As I sit in my office, which
also happens to be our safe room in our Kfar Saba apartment, I wonder
how am I ever going to focus on the fact that my new book – Stork's
Landing – will be hitting bookstore shelves in less than two
weeks' time. I should be excited, but the existential question of the
hour is far more pressing for me as an Israeli citizen.
Just this morning, as my
husband and I sat down to breakfast, we were treated to two siren
alerts. Nine hours later we “enjoyed” a bookend effect as we sat
down to dinner. Lodged behind a heavy metal door, checking the
minute-by-minute news on the internet, my mind wandered to the video
that went viral two days ago, in which one Israeli pilot signaled
another to pass over a target because children were clearly visible.

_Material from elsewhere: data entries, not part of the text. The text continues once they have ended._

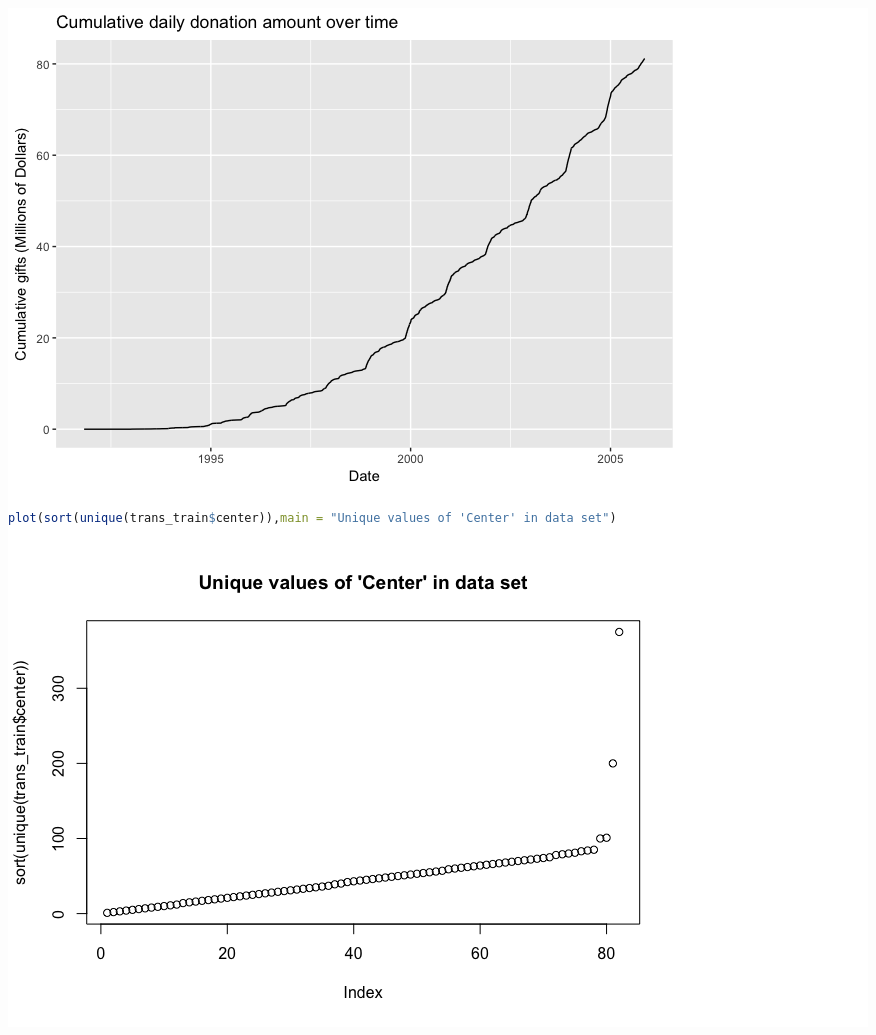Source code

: ![](Explore_files/figure-markdown_github-ascii_identifiers/unnamed-chunk-3-2.png)

``` r
plot(sort(unique(trans_train$center)),main = "Unique values of 'Center' in data set")
```

![](Explore_files/figure-markdown_github-ascii_identifiers/unnamed-chunk-4-1.png)
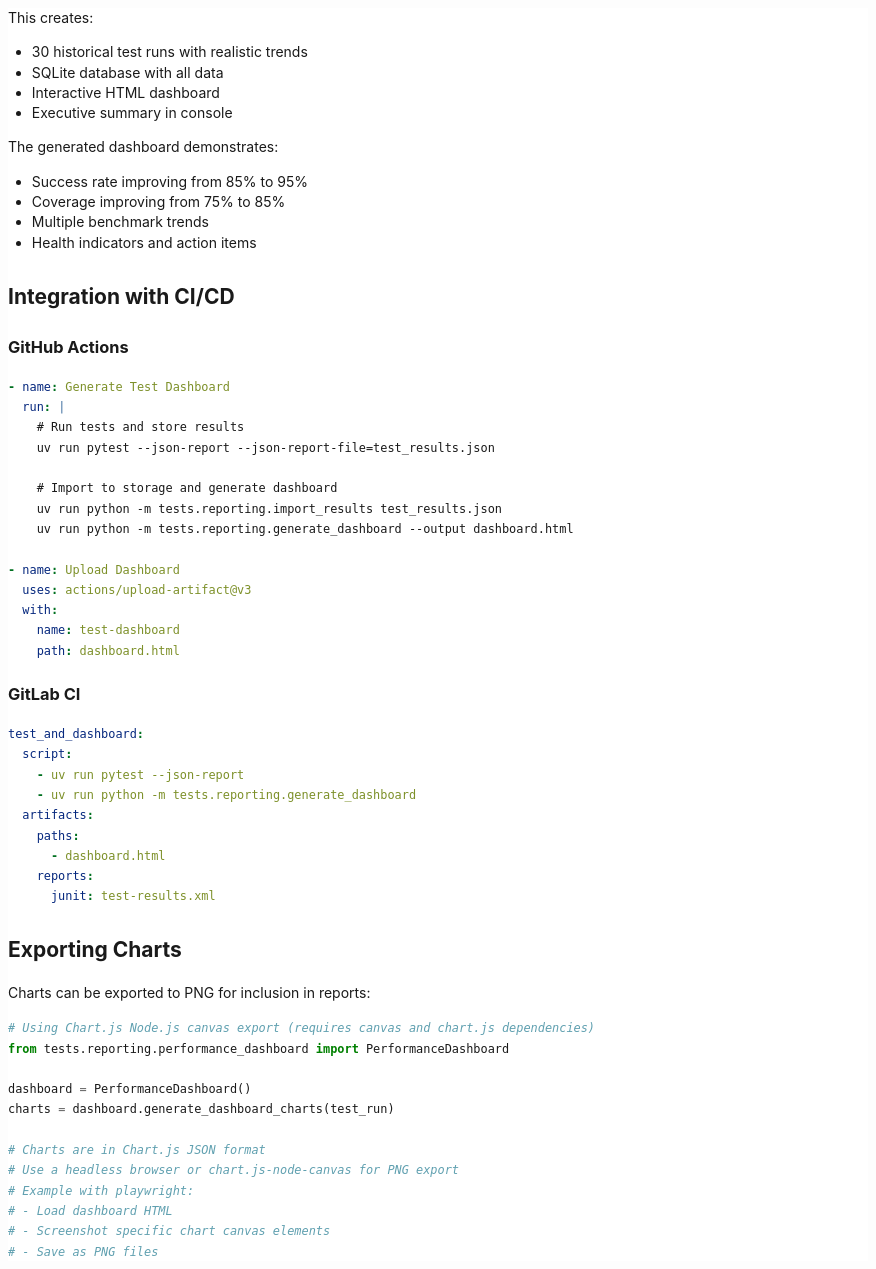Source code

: This creates:
- 30 historical test runs with realistic trends
- SQLite database with all data
- Interactive HTML dashboard
- Executive summary in console

The generated dashboard demonstrates:
- Success rate improving from 85% to 95%
- Coverage improving from 75% to 85%
- Multiple benchmark trends
- Health indicators and action items

## Integration with CI/CD

### GitHub Actions

```yaml
- name: Generate Test Dashboard
  run: |
    # Run tests and store results
    uv run pytest --json-report --json-report-file=test_results.json

    # Import to storage and generate dashboard
    uv run python -m tests.reporting.import_results test_results.json
    uv run python -m tests.reporting.generate_dashboard --output dashboard.html

- name: Upload Dashboard
  uses: actions/upload-artifact@v3
  with:
    name: test-dashboard
    path: dashboard.html
```

### GitLab CI

```yaml
test_and_dashboard:
  script:
    - uv run pytest --json-report
    - uv run python -m tests.reporting.generate_dashboard
  artifacts:
    paths:
      - dashboard.html
    reports:
      junit: test-results.xml
```

## Exporting Charts

Charts can be exported to PNG for inclusion in reports:

```python
# Using Chart.js Node.js canvas export (requires canvas and chart.js dependencies)
from tests.reporting.performance_dashboard import PerformanceDashboard

dashboard = PerformanceDashboard()
charts = dashboard.generate_dashboard_charts(test_run)

# Charts are in Chart.js JSON format
# Use a headless browser or chart.js-node-canvas for PNG export
# Example with playwright:
# - Load dashboard HTML
# - Screenshot specific chart canvas elements
# - Save as PNG files
```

I was struck by our humanity, a compassion clearly missing on the
other side. Then it hit me. This is the connection with Stork's
Landing. A touching nature tale set in Israel, it highlights the
Jewish bent to reach out and care for the wounded through a focus on
the Jewish value of kindness to animals.
It's a gentle story,
beginning with the fact that Kibbutz fish farmers must place nets
over their fishponds in order to shield their fish from ravenous
birds flying above. To an extent, these nets are to the fish as what
the Iron Dome is to our population. They are there to protect and
preserve. Sure enough when a hungry stork comes in for a landing it
gets caught in the net, breaks its wing to the serious extent that it
cannot be operated on, yet the kibbutz members don't put it to sleep.
They nurture and shelter it, providing a secure surrounding. A true
parallel to the Palestinians being treated in Israeli hospitals, even
during these worn, torn times. A fact rarely covered in the world
press.
So while we hover in what I
smilingly call our “War Room,” I am now focusing on the fact that
Stork's Landing is a Jewish everyman's tale and how lucky all
Jews are to have the State of Israel. We live by the same book, we
perpetuate the same values, and we will make sure we remain a safe
haven for all Jews. In the meantime, come early autumn may only
storks, not missiles, land on our shores.